We collected previous disease history at baseline, including hyperlipidemia, hypertension, and diabetes. Diabetes was defined as a fasting blood glucose (FBG) level ≥126 mg/dL (7.0 mmol/L), oral glucose tolerance test ≥200 mg/dL (11.1mmol/L), HbA1c ≥48 mmol/L (6.5%), or a history of diabetes mellitus. Hyperlipidemia was defined as having total cholesterol (TC) ≥5.17 mmol/L, triglycerides (TG) ≥1.7 mmol/L, low-density lipoprotein (LDL) cholesterol ≥3.37 mmol/L, or a history of hyperlipidemia. Social demographic variables were assessed using questionnaires that asked about age, sex, marital status, occupation, alcohol use, and smoking status. Body mass index was calculated as weight in kilograms divided by squared height in meters (kg/m2). BMI was divided into low weight (BMI <18.5), normal weight (BMI ≥18.5 to <24), overweight (BMI >24 to ≤28), and obesity (BMI >28).
Childhood trauma was assessed using the childhood trauma questionnaire (CTQ), which evaluates the subject’s experience of abuse and/or neglect before the age of 18 years. The CTQ includes domains of emotional, physical, and sexual abuse, as well as of emotional and physical neglect. Items are rated from 1 (“never true”) to 5 (“very often true”) according to the frequency with which each event occurred in childhood. We considered the history of trauma as a dichotomic variable (yes/no) if the person rated items as moderate or severe according to the subscale cutoff criteria in at least one type of trauma .

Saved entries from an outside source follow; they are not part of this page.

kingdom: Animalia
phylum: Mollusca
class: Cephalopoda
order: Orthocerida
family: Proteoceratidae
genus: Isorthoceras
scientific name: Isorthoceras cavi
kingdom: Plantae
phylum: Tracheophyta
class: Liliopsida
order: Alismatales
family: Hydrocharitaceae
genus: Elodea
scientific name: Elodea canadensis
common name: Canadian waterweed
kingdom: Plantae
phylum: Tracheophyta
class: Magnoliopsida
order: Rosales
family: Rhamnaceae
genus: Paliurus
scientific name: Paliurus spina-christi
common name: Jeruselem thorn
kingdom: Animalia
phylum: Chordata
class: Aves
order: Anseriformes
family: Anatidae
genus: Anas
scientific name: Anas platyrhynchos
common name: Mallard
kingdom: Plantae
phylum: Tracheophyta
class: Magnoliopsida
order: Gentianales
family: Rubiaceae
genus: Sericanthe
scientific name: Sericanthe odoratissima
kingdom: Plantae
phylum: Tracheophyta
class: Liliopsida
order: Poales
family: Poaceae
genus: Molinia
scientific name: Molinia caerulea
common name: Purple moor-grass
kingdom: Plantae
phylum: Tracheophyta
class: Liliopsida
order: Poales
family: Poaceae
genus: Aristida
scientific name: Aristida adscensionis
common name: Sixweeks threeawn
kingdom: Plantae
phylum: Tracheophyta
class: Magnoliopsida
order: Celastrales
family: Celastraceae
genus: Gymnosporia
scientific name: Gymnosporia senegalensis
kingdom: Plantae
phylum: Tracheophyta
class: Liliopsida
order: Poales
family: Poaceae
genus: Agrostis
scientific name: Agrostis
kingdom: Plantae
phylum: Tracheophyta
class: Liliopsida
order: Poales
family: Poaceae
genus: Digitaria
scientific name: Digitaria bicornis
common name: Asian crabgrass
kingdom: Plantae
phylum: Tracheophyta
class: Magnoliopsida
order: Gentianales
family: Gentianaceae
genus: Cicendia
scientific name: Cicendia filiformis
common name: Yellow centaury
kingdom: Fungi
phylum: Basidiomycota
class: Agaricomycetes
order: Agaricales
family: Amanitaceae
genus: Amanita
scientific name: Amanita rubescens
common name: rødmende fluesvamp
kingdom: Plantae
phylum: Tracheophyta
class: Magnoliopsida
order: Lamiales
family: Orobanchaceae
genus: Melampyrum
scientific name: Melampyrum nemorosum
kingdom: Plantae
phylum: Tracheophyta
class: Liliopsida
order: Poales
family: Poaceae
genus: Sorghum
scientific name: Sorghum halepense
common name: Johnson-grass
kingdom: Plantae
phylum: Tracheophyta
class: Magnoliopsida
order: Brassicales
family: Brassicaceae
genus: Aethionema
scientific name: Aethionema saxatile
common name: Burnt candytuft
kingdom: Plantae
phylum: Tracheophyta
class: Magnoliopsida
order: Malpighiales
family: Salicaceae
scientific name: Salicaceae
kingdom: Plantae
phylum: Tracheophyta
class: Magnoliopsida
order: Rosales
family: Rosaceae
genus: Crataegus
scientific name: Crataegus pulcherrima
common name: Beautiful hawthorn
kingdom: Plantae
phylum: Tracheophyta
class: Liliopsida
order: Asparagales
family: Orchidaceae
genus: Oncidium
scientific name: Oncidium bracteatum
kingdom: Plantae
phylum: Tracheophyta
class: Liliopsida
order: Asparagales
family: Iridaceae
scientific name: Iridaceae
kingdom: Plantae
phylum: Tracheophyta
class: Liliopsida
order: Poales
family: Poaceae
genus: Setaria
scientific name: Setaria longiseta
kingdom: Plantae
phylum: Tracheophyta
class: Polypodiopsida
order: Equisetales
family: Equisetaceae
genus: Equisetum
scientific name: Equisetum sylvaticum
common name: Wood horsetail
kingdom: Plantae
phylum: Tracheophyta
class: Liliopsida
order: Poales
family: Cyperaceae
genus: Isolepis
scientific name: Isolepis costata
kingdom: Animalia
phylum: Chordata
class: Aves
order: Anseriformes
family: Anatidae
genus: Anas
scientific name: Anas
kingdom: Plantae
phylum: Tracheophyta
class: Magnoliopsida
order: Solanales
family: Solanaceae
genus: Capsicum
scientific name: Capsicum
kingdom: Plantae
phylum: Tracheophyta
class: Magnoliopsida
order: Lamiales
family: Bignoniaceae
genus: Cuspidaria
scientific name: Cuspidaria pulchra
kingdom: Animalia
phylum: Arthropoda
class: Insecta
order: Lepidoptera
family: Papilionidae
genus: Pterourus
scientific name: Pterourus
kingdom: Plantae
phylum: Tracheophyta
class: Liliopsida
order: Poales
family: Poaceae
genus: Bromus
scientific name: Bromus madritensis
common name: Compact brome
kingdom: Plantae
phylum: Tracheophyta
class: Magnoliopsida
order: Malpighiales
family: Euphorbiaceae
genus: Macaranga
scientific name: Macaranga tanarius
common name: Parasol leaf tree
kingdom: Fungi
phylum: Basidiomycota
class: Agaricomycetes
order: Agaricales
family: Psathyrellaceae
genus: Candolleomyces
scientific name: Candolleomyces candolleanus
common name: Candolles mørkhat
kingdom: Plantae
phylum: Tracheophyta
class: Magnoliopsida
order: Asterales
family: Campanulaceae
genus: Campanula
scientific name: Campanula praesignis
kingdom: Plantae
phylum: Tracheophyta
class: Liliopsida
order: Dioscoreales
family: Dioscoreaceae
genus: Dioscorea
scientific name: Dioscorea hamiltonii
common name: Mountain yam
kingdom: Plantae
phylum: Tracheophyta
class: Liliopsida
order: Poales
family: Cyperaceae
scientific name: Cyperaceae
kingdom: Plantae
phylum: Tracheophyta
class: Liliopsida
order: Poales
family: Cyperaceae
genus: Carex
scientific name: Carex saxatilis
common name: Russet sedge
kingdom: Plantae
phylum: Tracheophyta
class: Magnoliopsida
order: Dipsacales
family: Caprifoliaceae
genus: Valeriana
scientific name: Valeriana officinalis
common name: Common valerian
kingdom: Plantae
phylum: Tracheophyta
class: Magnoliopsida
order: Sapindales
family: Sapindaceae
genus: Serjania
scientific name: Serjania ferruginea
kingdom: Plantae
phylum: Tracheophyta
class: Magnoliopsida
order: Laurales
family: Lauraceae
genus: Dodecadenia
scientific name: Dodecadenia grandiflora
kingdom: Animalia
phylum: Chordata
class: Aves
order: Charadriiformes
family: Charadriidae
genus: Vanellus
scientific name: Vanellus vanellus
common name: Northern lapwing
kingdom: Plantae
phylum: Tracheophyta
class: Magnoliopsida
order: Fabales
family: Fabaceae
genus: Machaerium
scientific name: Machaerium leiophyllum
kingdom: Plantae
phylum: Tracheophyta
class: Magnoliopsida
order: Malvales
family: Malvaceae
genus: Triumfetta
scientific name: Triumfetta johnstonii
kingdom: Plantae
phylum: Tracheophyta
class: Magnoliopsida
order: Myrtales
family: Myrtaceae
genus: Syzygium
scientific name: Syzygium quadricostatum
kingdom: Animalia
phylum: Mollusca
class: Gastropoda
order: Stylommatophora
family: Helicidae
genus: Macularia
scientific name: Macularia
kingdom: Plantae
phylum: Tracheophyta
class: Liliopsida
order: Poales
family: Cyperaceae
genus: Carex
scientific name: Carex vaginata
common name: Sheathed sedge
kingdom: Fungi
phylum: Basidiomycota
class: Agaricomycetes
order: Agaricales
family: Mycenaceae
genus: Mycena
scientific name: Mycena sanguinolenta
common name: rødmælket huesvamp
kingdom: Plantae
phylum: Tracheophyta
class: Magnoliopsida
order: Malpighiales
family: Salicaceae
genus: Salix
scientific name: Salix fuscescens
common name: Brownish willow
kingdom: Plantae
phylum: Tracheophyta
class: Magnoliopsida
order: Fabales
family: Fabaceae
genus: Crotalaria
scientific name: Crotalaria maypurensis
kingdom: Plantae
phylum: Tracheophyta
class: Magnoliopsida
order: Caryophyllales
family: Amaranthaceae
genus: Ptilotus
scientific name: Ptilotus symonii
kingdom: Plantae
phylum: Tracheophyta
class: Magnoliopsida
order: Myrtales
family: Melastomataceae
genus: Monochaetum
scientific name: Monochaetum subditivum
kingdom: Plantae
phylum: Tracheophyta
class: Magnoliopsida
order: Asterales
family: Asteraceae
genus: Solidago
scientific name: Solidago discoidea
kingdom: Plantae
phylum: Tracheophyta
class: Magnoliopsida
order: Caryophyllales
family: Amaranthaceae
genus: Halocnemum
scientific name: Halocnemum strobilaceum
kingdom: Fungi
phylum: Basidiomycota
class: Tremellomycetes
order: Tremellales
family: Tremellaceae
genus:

Summary statistics were presented as mean ± standard deviation for variables that conformed to a normal distribution, as medians and quartile for data did not conform to a normal distribution, and as percentages for categorical variables. To make the 2 groups more comparable, we performed propensity score matching.Propensity scores were estimated using a logistic regression model that contained known or suspected covariates that were unbalanced between the 2 groups. To perform the propensity score matching, we included the type of work, marital status, religion, alcohol use, and HAMD-17 weight subscale. Because the independent-variable global deficit scores are functions converted fromstandard scores corrected by age, sex, and education, we did not include these variables in the propensity score matching. Subjects were matched 1:1 without replacement, using a 0.00 caliper width. Effect size was calculated to estimate the balance of the baseline data between the 2 groups. Cohen d was calculated using a t test and φ(phi) or φc (Cramer’s phi) was calculated using the chi-square test. Effect size >0.20 was considered to be an imbalance between the 2 groups.
Statistical analyses were conducted using SPSS 25.0 (SPSS Inc, Chicago, Illinois, USA) and version R 3.3.3(Foundation for Statistical Computing,Vienna, Austria). The R package of MatchIt was used forthe propensity score analysis. Logistic regression analysis was used to estimate the odds ratios for the global deficit scores for each cognitive domain and their corresponding 95% confidence intervals (CIs).